Enter the Internet and a helpful Facebook

So Rik, Sharon and Mike went on with their lives, working, raising children, enjoying their years.

But Sharon Horton, more computer savvy than her brothers, continued her hunt – now online.

“In recent years I started thinking again, oh my gosh, I wonder where he is,” Horton said.

She got online repeatedly and searched websites and records. Then one day, a friend of hers encouraged her to try Facebook groups. She found one, then another. And another.

Eventually she came to Search Squad, a closed group with more than 20,000 members. Horton joined and asked for help finding her brother.

Brenda McLain of Tyler, Texas, a member and searcher, stepped in.

With no more to go on than Stephen Patrick’s birth name, birth date and, possibly, the city of his adoption, McLain worked with other searchers who had Ohio resources to confirm what was already known. Next, she searched each male baby born on that date using Ohio birth records.

“I began a process of elimination, tracking each one of them,” McLain said.

She found possible matches – men with the same birth date – through Facebook and search.com.

When McLain tracked one of the adoptee’s names to a man in Florida, she compared photos that Horton had provided of herself and Tussey.

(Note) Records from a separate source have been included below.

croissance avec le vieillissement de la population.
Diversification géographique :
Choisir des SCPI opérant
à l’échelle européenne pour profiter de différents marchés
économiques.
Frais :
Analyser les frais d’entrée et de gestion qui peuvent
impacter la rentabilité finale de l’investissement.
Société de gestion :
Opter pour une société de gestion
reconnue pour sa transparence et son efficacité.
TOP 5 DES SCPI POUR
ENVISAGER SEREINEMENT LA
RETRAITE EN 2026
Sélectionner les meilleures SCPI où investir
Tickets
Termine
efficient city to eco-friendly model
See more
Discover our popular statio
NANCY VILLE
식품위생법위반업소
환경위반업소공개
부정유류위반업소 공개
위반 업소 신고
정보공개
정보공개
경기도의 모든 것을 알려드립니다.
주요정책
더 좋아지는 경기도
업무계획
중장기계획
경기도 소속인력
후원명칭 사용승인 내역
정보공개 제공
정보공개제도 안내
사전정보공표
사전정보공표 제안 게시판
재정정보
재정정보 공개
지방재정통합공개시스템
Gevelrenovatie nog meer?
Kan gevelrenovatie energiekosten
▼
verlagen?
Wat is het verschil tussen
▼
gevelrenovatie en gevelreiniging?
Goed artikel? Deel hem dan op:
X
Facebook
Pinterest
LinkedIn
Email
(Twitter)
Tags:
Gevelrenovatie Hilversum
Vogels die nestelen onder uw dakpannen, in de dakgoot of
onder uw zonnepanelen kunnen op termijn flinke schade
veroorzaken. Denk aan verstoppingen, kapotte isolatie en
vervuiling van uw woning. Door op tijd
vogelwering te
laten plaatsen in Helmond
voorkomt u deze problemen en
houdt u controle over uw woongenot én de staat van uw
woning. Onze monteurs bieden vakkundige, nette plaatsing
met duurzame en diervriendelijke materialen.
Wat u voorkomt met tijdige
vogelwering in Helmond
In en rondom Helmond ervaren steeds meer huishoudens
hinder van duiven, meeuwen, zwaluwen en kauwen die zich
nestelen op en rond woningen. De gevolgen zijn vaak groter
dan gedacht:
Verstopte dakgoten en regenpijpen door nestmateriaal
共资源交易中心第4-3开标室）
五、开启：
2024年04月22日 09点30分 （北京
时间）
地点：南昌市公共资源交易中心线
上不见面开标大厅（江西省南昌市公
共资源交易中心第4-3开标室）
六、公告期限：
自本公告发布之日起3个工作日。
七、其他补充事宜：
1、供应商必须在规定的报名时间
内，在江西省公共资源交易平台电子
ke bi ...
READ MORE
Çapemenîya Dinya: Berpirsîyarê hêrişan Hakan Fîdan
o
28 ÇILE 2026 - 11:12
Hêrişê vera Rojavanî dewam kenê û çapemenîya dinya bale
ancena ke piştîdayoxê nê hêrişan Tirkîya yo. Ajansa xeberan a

Twenty four hours after she started looking, McLain had found the brother that had been lost for 65 years.

At last, hearing each other’s voices

Brother Mike, about 6 years old, and sister Sharon, about 2, on Easter.

McLain told Sharon Horton the news. And Sharon did what she has wanted to do for years.

“She calls me one day and she said, ‘Are you sitting down? Sit down,’ ” Tussey said. “She said, ‘I found our brother.’ ”

Horton reached out through a letter to Rik Kurtz, on May 6.

Three days later, she was in a shop when he called.

“I get this card in the mail from my biological sister. She found me through a group on Facebook. I called her,” Kurtz said.

After the two chatted, it was Mike Tussey’s turn to hear his brother’s voice.

“I called him. He answered the phone,” Tussey recalled. “I said, ‘This is your big brother, Mike.’ ”

Since then they’ve been emailing and calling each other. Tussey was thrilled to learn that his baby brother used to be in a rock band: “I had one, too,” he said. The families are noting similarities, such as “bushy eyebrows,” in each other’s photos.

They’re all Facebook friends now.

After next weekend, they’ll be more.